(Bloomberg) -- Japanese conglomerate Sony saw its net profit fall 63% to 83.12 billion yen for the quarter, highlighting a mixed earnings season for the music and entertainment industry that saw K-pop agency HYBE hit record revenues.
“We are seeing a fundamental shift as fans prioritize the ‘live’ experience — the chance to be physically present with their favorite artists and share that energy with friends and fellow fans in a way a screen simply cannot replicate,” Live Nation president and CEO Michael Rapino said in a press release.
Sony’s profit slide was attributed to losses in its EV venture and weakness in its gaming division. In contrast, South Korea’s HYBE reported its highest-ever first-quarter revenue of 698.3 billion KRW ($470.2 million), largely due to the success of BTS’s album ARIRANG. Streaming giant Spotify saw its stock fall 12% on weaker-than-expected income guidance despite beating user growth and revenue forecasts, while Universal Music Group’s revenue was flat at 2.9 billion euros.
The results paint a picture of an industry in transition, where the post-pandemic boom in live concerts is generating record cash for promoters, while digital music and gaming companies face increased investor scrutiny over growth, content slates, and heavy investment in new technologies like AI.
Live Events Lead the Pack
The strength in live entertainment was widespread. Live Nation’s revenue grew 12% year-over-year to $3.79 billion, nearly tying its best-ever quarter. Sphere Entertainment saw its revenue jump nearly 40% to $386 million, driven by its immersive The Wizard of Oz show and residencies from major artists. Even Madison Square Garden Entertainment reported a 2% revenue increase on more concerts.

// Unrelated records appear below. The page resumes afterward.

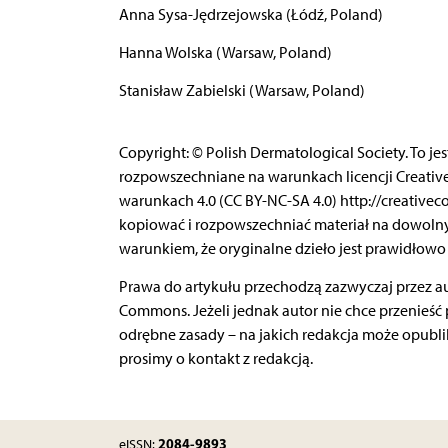
Anna Sysa-Jędrzejowska (Łódź, Poland)
Hanna Wolska (Warsaw, Poland)
Stanisław Zabielski (Warsaw, Poland)
Copyright: © Polish Dermatological Society. To j
rozpowszechniane na warunkach licencji Creati
warunkach 4.0 (CC BY-NC-SA 4.0) http://creativec
kopiować i rozpowszechniać materiał na dowolnym
warunkiem, że oryginalne dzieło jest prawidłowo 
Prawa do artykułu przechodzą zazwyczaj przez aut
Commons. Jeżeli jednak autor nie chce przenieść 
odrębne zasady – na jakich redakcja może opubli
prosimy o kontakt z redakcją.
2084-9893
eISSN:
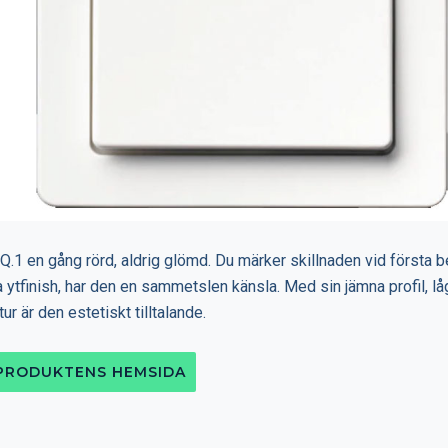
Q.1 en gång rörd, aldrig glömd. Du märker skillnaden vid första b
a ytfinish, har den en sammetslen känsla. Med sin jämna profil, l
ur är den estetiskt tilltalande.
 PRODUKTENS HEMSIDA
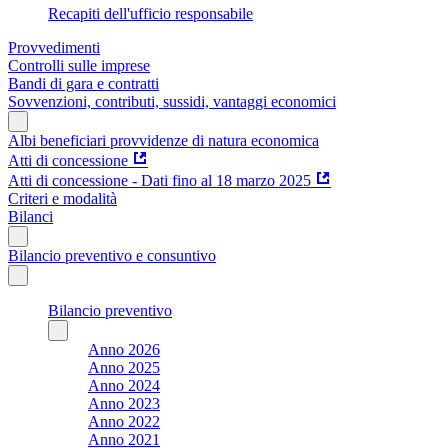
Recapiti dell'ufficio responsabile
Provvedimenti
Controlli sulle imprese
Bandi di gara e contratti
Sovvenzioni, contributi, sussidi, vantaggi economici
Albi beneficiari provvidenze di natura economica
Atti di concessione
Atti di concessione - Dati fino al 18 marzo 2025
Criteri e modalità
Bilanci
Bilancio preventivo e consuntivo
Bilancio preventivo
Anno 2026
Anno 2025
Anno 2024
Anno 2023
Anno 2022
Anno 2021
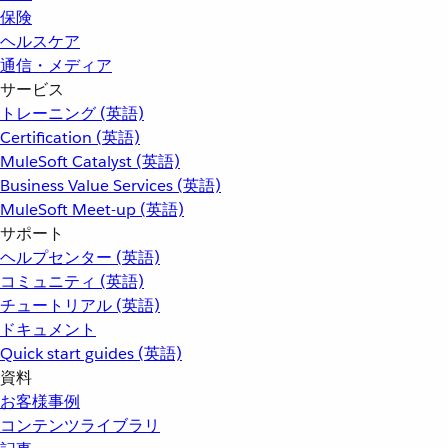
保険
ヘルスケア
通信・メディア
サービス
トレーニング (英語)
Certification (英語)
MuleSoft Catalyst (英語)
Business Value Services (英語)
MuleSoft Meet-up (英語)
サポート
ヘルプセンター (英語)
コミュニティ (英語)
チュートリアル (英語)
ドキュメント
Quick start guides (英語)
資料
お客様事例
コンテンツライブラリ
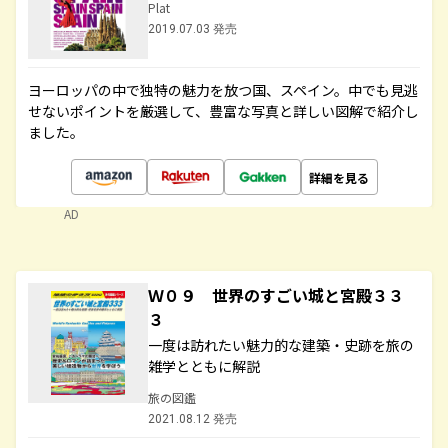
Plat
2019.07.03 発売
ヨーロッパの中で独特の魅力を放つ国、スペイン。中でも見逃
せないポイントを厳選して、豊富な写真と詳しい図解で紹介し
ました。
詳細を見る
AD
Ｗ０９ 世界のすごい城と宮殿３３
３
一度は訪れたい魅力的な建築・史跡を旅の
雑学とともに解説
旅の図鑑
2021.08.12 発売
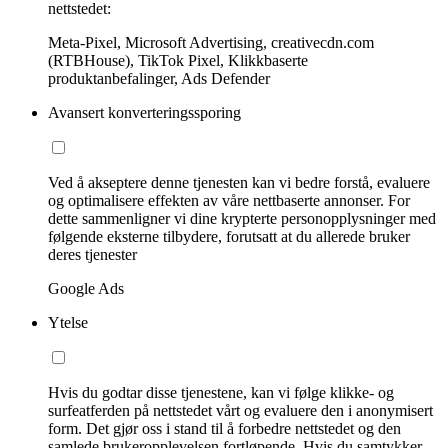
nettstedet:
Meta-Pixel, Microsoft Advertising, creativecdn.com
(RTBHouse), TikTok Pixel, Klikkbaserte
produktanbefalinger, Ads Defender
Avansert konverteringssporing
Ved å akseptere denne tjenesten kan vi bedre forstå, evaluere
og optimalisere effekten av våre nettbaserte annonser. For
dette sammenligner vi dine krypterte personopplysninger med
følgende eksterne tilbydere, forutsatt at du allerede bruker
deres tjenester
Google Ads
Ytelse
Hvis du godtar disse tjenestene, kan vi følge klikke- og
surfeatferden på nettstedet vårt og evaluere den i anonymisert
form. Det gjør oss i stand til å forbedre nettstedet og den
samlede brukeropplevelsen fortløpende. Hvis du samtykker,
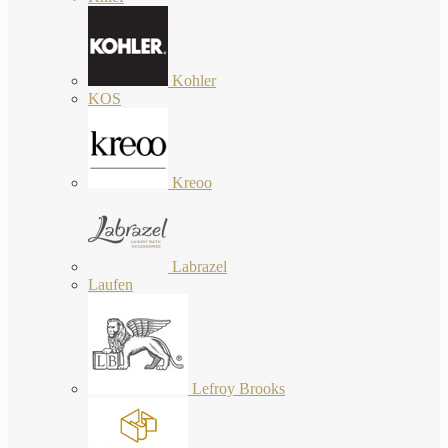
Kohler
KOS
Kreoo
Labrazel
Laufen
Lefroy Brooks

Mixed Signals in Digital and Recorded Music
While HYBE’s success with BTS, whose album sold 532,000 physical and digital units in its first week, showed the power of a dedicated fanbase, other players in the recorded and streaming space faced headwinds. UMG’s results suffered from a tough comparison to a prior year that included blockbuster releases from Kendrick Lamar and The Weeknd. Spotify’s 10 million new monthly active users and 10% revenue growth were overshadowed by guidance for lower operating income due to investments in AI and marketing. Elsewhere, SiriusXM managed to slow subscriber losses, with net income rising 20% to $245 million on price hikes and growth in its Pandora advertising business.
The divergence in performance signals that pent-up demand for in-person experiences continues to be a powerful economic driver. For streaming and content companies, the path forward depends on navigating a competitive landscape and convincing investors that current spending will translate into future profitability. Investors will be watching upcoming reports from Warner Music Group to get a fuller picture of the industry's health.
This article is for informational purposes only and does not constitute investment advice.